January 17-18: Harnessing the Power of Culture: In Mediation, Conflict Prevention, and Resolution (online conference)
A strong 🇷🇸-🇨🇳 connection is organising this online conference on culture in conflict transformation. An impressive selection of senior speakers from a variety of countries including 🇬🇭🇱🇧🇪🇬🇮🇳 will look into the two sides of culture in conflict, both as source and remedy. The whole thing is co-chaired by one of my academic heroines, Milena Dragićević-Šešić, so I am very hopeful for the event. And if you’re so inclined, you could also pay for a multi-day online course on managing the cultural dimension in conflict resolution just following the conference.
Ongoing: UNDP Ministry of Change (online course)
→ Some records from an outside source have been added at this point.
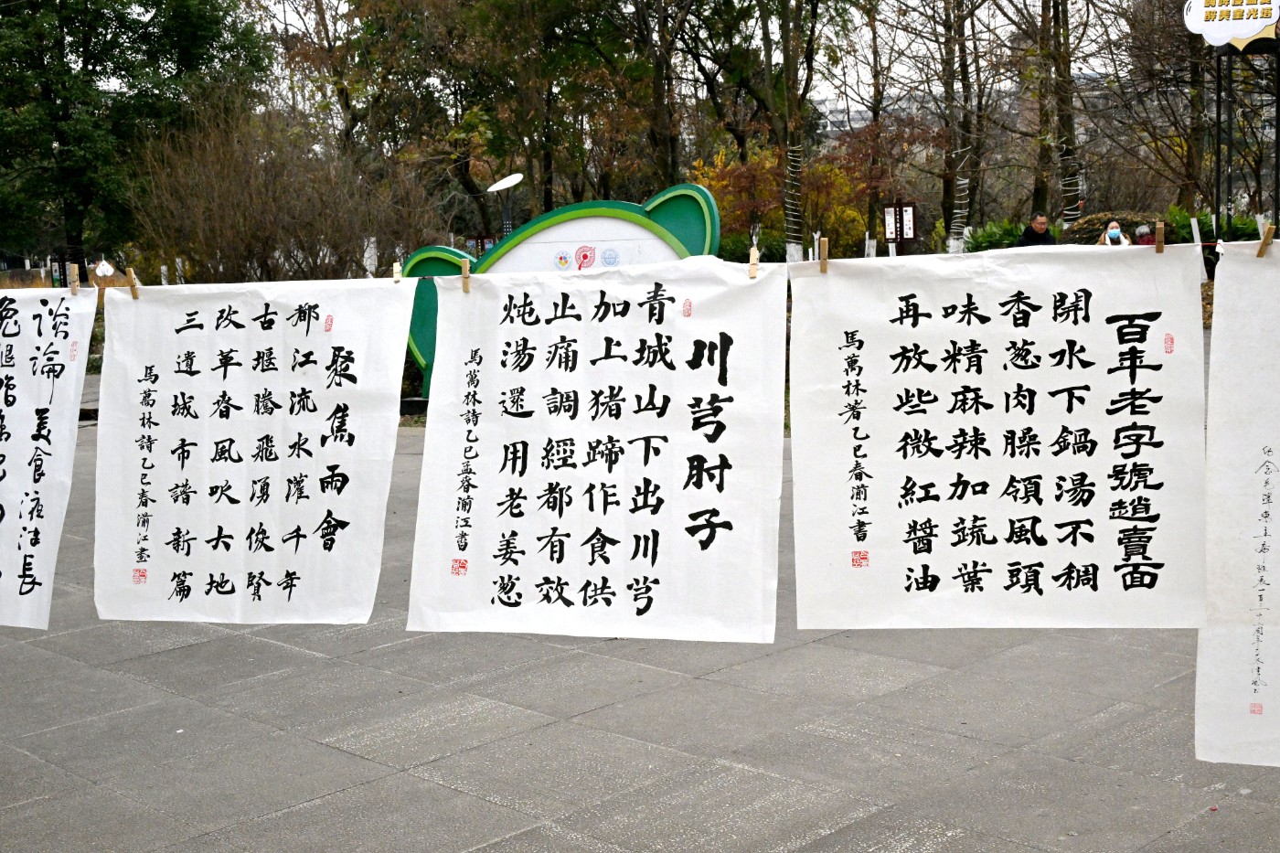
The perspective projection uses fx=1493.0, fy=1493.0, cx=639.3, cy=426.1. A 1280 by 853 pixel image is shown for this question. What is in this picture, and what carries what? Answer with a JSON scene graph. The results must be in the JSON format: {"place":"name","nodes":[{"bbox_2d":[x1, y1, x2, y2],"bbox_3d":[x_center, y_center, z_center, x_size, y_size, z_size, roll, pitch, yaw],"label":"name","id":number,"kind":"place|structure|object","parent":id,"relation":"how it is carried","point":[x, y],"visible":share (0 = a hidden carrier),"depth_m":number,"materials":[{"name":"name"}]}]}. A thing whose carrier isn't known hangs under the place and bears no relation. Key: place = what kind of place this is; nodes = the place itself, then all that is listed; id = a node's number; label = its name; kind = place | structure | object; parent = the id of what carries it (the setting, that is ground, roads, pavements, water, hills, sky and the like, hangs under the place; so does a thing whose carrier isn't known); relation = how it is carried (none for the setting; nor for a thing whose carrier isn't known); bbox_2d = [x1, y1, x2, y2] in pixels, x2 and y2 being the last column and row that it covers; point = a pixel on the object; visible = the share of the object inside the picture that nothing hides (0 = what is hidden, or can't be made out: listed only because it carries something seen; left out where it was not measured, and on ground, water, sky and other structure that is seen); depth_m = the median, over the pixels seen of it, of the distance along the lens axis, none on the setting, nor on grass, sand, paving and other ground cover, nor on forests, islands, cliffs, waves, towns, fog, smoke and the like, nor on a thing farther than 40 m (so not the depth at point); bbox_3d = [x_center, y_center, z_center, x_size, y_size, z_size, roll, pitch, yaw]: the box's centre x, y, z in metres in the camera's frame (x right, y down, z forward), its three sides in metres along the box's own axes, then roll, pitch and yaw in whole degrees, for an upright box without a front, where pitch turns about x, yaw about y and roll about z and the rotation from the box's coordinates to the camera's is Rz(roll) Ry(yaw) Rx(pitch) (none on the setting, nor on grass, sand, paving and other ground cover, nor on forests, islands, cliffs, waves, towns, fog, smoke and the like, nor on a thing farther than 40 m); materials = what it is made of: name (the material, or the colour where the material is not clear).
{"place":"outdoors","nodes":[
{"label":"outdoors","id":0,"kind":"place"},
{"bbox_2d":[0,402,1279,852],"label":"pavement","id":1,"kind":"structure","parent":0,"point":[447,799],"materials":[{"name":"grey stone"}]},
{"bbox_2d":[235,0,1158,102],"label":"sky","id":2,"kind":"structure","parent":0,"point":[820,98],"materials":[{"name":"white"}]},
{"bbox_2d":[805,74,1173,140],"label":"building","id":3,"kind":"structure","parent":0,"point":[827,102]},
{"label":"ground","id":4,"kind":"structure","parent":0},
{"bbox_2d":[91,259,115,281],"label":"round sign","id":5,"kind":"object","parent":4,"relation":"on","point":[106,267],"visible":0.86,"depth_m":18.97,"materials":[{"name":"white"}]},
{"bbox_2d":[0,0,268,274],"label":"tree","id":6,"kind":"object","parent":4,"relation":"on","point":[86,1],"visible":0.91,"depth_m":27.47,"materials":[{"name":"green plant"}]},
{"bbox_2d":[131,96,439,283],"bbox_3d":[-4.896,-2.679,20.243,4.405,3.683,4.302,6,10,43],"label":"bare shrub","id":7,"kind":"object","parent":4,"relation":"on","point":[231,187],"visible":0.84,"depth_m":19.57,"materials":[{"name":"brown plant"}]},
{"bbox_2d":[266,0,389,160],"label":"tree","id":8,"kind":"object","parent":4,"relation":"on","point":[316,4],"visible":0.73,"depth_m":30.41,"materials":[{"name":"plant"}]},
{"bbox_2d":[335,0,544,238],"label":"tree","id":9,"kind":"object","parent":4,"relation":"on","point":[401,11],"visible":0.83,"depth_m":29.00,"materials":[{"name":"plant"}]},
{"bbox_2d":[484,171,524,239],"bbox_3d":[-1.628,-2.016,18.506,0.566,2.159,0.555,6,10,43],"label":"lamp","id":10,"kind":"object","parent":4,"relation":"on","point":[505,182],"visible":0.71,"depth_m":18.33,"materials":[{"name":"metal"}]},
{"bbox_2d":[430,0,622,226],"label":"tree","id":11,"kind":"object","parent":4,"relation":"on","point":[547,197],"visible":0.84,"depth_m":29.07,"materials":[{"name":"plant"}]},
{"bbox_2d":[391,180,723,399],"bbox_3d":[-0.680,-0.985,12.232,3.118,1.876,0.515,1,8,17],"label":"sign","id":12,"kind":"object","parent":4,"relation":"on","point":[692,187],"visible":0.41,"depth_m":11.94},
{"bbox_2d":[2,242,1248,287],"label":"string","id":13,"kind":"object","parent":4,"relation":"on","point":[444,277],"visible":0.7,"depth_m":4.19,"materials":[{"name":"white"}]},
{"bbox_2d":[0,284,98,626],"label":"paper banner","id":14,"kind":"object","parent":13,"relation":"hanging from","point":[14,560],"visible":0.98,"depth_m":4.37,"materials":[{"name":"white paper"}]},
{"bbox_2d":[67,263,79,293],"bbox_3d":[-1.720,-0.443,4.545,0.037,0.107,0.026,6,10,43],"label":"clothespin","id":15,"kind":"object","parent":13,"relation":"attached to","point":[73,284],"visible":0.91,"depth_m":4.53,"materials":[{"name":"brown wood"}]},
{"bbox_2d":[125,266,139,298],"bbox_3d":[-1.515,-0.423,4.491,0.031,0.103,0.024,6,10,43],"label":"clothespin","id":16,"kind":"object","parent":13,"relation":"attached to","point":[133,292],"visible":0.92,"depth_m":4.48,"materials":[{"name":"brown wood"}]},
{"bbox_2d":[94,274,411,624],"bbox_3d":[-1.116,0.070,4.246,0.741,0.946,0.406,6,10,43],"label":"paper banner","id":17,"kind":"object","parent":13,"relation":"hanging from","point":[346,508],"visible":0.97,"depth_m":4.21,"materials":[{"name":"white paper"}]},
{"bbox_2d":[391,261,403,282],"bbox_3d":[-0.683,-0.427,4.217,0.030,0.085,0.022,6,10,43],"label":"clothespin","id":18,"kind":"object","parent":13,"relation":"attached to","point":[397,267],"visible":0.81,"depth_m":4.21,"materials":[{"name":"brown wood"}]},
{"bbox_2d":[459,257,471,292],"bbox_3d":[-0.477,-0.411,4.135,0.028,0.102,0.025,6,10,43],"label":"clothespin","id":19,"kind":"object","parent":13,"relation":"attached to","point":[464,282],"visible":0.93,"depth_m":4.12,"materials":[{"name":"brown wood"}]},
{"bbox_2d":[408,255,783,641],"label":"paper banner","id":20,"kind":"object","parent":13,"relation":"hanging from","point":[732,456],"visible":0.97,"depth_m":3.89,"materials":[{"name":"white paper"}]},
{"bbox_2d":[747,244,759,278],"bbox_3d":[0.282,-0.399,3.684,0.032,0.097,0.025,6,10,43],"label":"clothespin","id":21,"kind":"object","parent":13,"relation":"attached to","point":[755,270],"visible":0.88,"depth_m":3.67,"materials":[{"name":"brown wood"}]},
{"bbox_2d":[817,236,829,272],"bbox_3d":[0.460,-0.409,3.703,0.034,0.088,0.029,6,10,43],"label":"clothespin","id":22,"kind":"object","parent":13,"relation":"attached to","point":[822,264],"visible":0.93,"depth_m":3.68,"materials":[{"name":"brown wood"}]},
{"bbox_2d":[791,240,1202,629],"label":"paper banner","id":23,"kind":"object","parent":13,"relation":"hanging from","point":[1101,560],"visible":0.96,"depth_m":3.42,"materials":[{"name":"white paper"}]},
{"bbox_2d":[1152,219,1165,252],"bbox_3d":[1.176,-0.422,3.386,0.028,0.079,0.025,6,10,43],"label":"clothespin","id":24,"kind":"object","parent":13,"relation":"attached to","point":[1158,244],"visible":0.88,"depth_m":3.37,"materials":[{"name":"brown wood"}]},
{"bbox_2d":[1194,239,1279,764],"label":"paper banner","id":25,"kind":"object","parent":13,"relation":"hanging from","point":[1271,702],"visible":0.98,"depth_m":3.05,"materials":[{"name":"white paper"}]},
{"bbox_2d":[1256,223,1276,257],"bbox_3d":[1.294,-0.376,3.086,0.033,0.085,0.032,6,10,43],"label":"clothespin","id":26,"kind":"object","parent":13,"relation":"attached to","point":[1261,252],"visible":0.87,"depth_m":3.07,"materials":[{"name":"brown wood"}]},
{"bbox_2d":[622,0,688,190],"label":"tree","id":27,"kind":"object","parent":4,"relation":"on","point":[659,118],"visible":0.83,"depth_m":26.70,"materials":[{"name":"brown plant"}]},
{"bbox_2d":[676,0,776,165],"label":"tree","id":28,"kind":"object","parent":4,"relation":"on","point":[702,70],"visible":0.75,"depth_m":32.29,"materials":[{"name":"plant"}]},
{"bbox_2d":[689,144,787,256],"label":"autumn tree","id":29,"kind":"object","parent":4,"relation":"on","point":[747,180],"visible":0.62,"depth_m":30.21,"materials":[{"name":"plant"}]},
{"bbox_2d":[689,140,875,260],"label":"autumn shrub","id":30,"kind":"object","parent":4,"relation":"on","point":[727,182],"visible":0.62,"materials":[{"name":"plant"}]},
{"bbox_2d":[771,0,815,262],"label":"tree","id":31,"kind":"object","parent":4,"relation":"on","point":[787,229],"visible":0.97,"depth_m":24.90,"materials":[{"name":"plant"}]},
{"bbox_2d":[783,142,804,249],"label":"string lights","id":32,"kind":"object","parent":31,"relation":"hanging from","point":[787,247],"visible":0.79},
{"bbox_2d":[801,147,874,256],"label":"shrub","id":33,"kind":"object","parent":4,"relation":"on","point":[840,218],"visible":0.62,"depth_m":32.50,"materials":[{"name":"plant"}]},
{"bbox_2d":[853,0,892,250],"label":"tree","id":34,"kind":"object","parent":4,"relation":"on","point":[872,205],"visible":0.88,"depth_m":31.08,"materials":[{"name":"brown plant"}]},
{"bbox_2d":[880,201,917,249],"bbox_3d":[3.956,-2.607,22.781,0.590,1.527,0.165,0,8,11],"label":"sign","id":35,"kind":"object","parent":4,"relation":"on","point":[912,232],"visible":0.88,"depth_m":22.69,"materials":[{"name":"brown"}]},
{"bbox_2d":[935,0,984,253],"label":"tree","id":36,"kind":"object","parent":4,"relation":"on","point":[960,212],"visible":0.96,"depth_m":26.05,"materials":[{"name":"plant"}]},
{"bbox_2d":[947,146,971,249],"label":"string lights","id":37,"kind":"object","parent":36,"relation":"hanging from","point":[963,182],"visible":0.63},
{"bbox_2d":[960,219,1030,253],"bbox_3d":[6.240,-2.930,25.251,1.631,1.118,1.449,6,10,43],"label":"shrub","id":38,"kind":"object","parent":4,"relation":"on","point":[987,237],"visible":0.5,"depth_m":25.03,"materials":[{"name":"green plant"}]},
{"bbox_2d":[1013,212,1056,246],"bbox_3d":[4.523,-1.838,16.985,0.540,1.166,0.489,-3,8,-12],"label":"man","id":39,"kind":"object","parent":4,"relation":"on","point":[1040,227],"visible":0.43,"depth_m":16.85},
{"bbox_2d":[1035,0,1086,232],"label":"tree","id":40,"kind":"object","parent":4,"relation":"on","point":[1068,199],"visible":0.88,"depth_m":24.90,"materials":[{"name":"plant"}]},
{"bbox_2d":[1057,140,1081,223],"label":"string lights","id":41,"kind":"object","parent":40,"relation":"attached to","point":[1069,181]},
{"bbox_2d":[1057,210,1156,245],"bbox_3d":[7.238,-2.715,22.703,1.793,1.107,1.575,6,10,43],"label":"shrub","id":42,"kind":"object","parent":4,"relation":"on","point":[1091,225],"visible":0.42,"depth_m":22.27,"materials":[{"name":"green plant"}]},
{"bbox_2d":[1098,219,1131,245],"bbox_3d":[5.771,-1.947,18.129,0.482,1.099,0.524,6,10,43],"label":"person","id":43,"kind":"object","parent":4,"relation":"on","point":[1115,232],"visible":0.36,"depth_m":18.08},
{"bbox_2d":[1132,223,1155,245],"bbox_3d":[5.632,-1.699,16.645,0.461,1.084,0.525,6,10,43],"label":"person","id":44,"kind":"object","parent":4,"relation":"on","point":[1143,237],"visible":0.32,"depth_m":16.52},
{"bbox_2d":[1107,0,1217,221],"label":"tree","id":45,"kind":"object","parent":4,"relation":"on","point":[1150,70],"visible":0.81,"depth_m":26.70,"materials":[{"name":"brown plant"}]},
{"bbox_2d":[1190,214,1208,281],"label":"white post","id":46,"kind":"object","parent":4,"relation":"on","point":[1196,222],"visible":0.61,"depth_m":5.54,"materials":[{"name":"white"}]},
{"bbox_2d":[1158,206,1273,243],"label":"shrub","id":47,"kind":"object","parent":4,"relation":"on","point":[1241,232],"visible":0.42,"depth_m":22.89,"materials":[{"name":"green plant"}]},
{"bbox_2d":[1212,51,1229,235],"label":"sign post","id":48,"kind":"object","parent":4,"relation":"on","point":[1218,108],"visible":0.72,"depth_m":20.70,"materials":[{"name":"black metal"}]},
{"bbox_2d":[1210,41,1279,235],"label":"sign frame","id":49,"kind":"object","parent":4,"relation":"on","point":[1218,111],"visible":0.72,"depth_m":20.45,"materials":[{"name":"black metal"}]},
{"bbox_2d":[1183,0,1279,49],"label":"sign","id":50,"kind":"object","parent":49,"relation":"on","point":[1264,23],"visible":0.99,"depth_m":18.24,"materials":[{"name":"white plastic"}]}
]}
There is a lot of exciting stuff happening in the massive machinery that is the United Nations Development Programme. I have been following UNDP’s Qatar-funded design thinking initiative Accelerator Labs opening offices all across the globe. But there’s also the UNDP Innovation department (funded by Denmark) doing fascinating things with data, tech, behavioural insights, alternative finance and public service delivery. Ministry of Change was a recent internal innovation gathering around systems transformation. Yes, it sounds intimidating, but the four videos of the Edge Track have some super specific insights on data sovereignty and alternative development among other topics, whereas the Systems Spectrum track is more looking at the basics of innovating systems. Brain crunch!
📻 Media
If you hadn’t noticed, I’m a big sucker for great data journalism and interactive visualisations that guide you through a story. And having spent 5+ years in Southeast Asia, Kontinentalist ticks all the boxes for me. This online publication from 🇸🇬 takes a distinct regional perspective and explores topics from politics and economics to environment, arts and history. Get an overview of the region’s alcohol universe, explore the state of protection of Singapore’s built heritage or dive deep into how Asia understands democracy through pop culture.
Postcolonial Cultural Management. Quite the project, if you ask me, but Arts Management Quarterly decided to take on the mammoth task of unpacking this topic in their latest issue. Some articles have more unique and in-depth thoughts than others, that’s cool, but I miss a red thread that ties everything together. Well, read for yourself. Also, check out the Arts Management Network website - they hide some great articles there.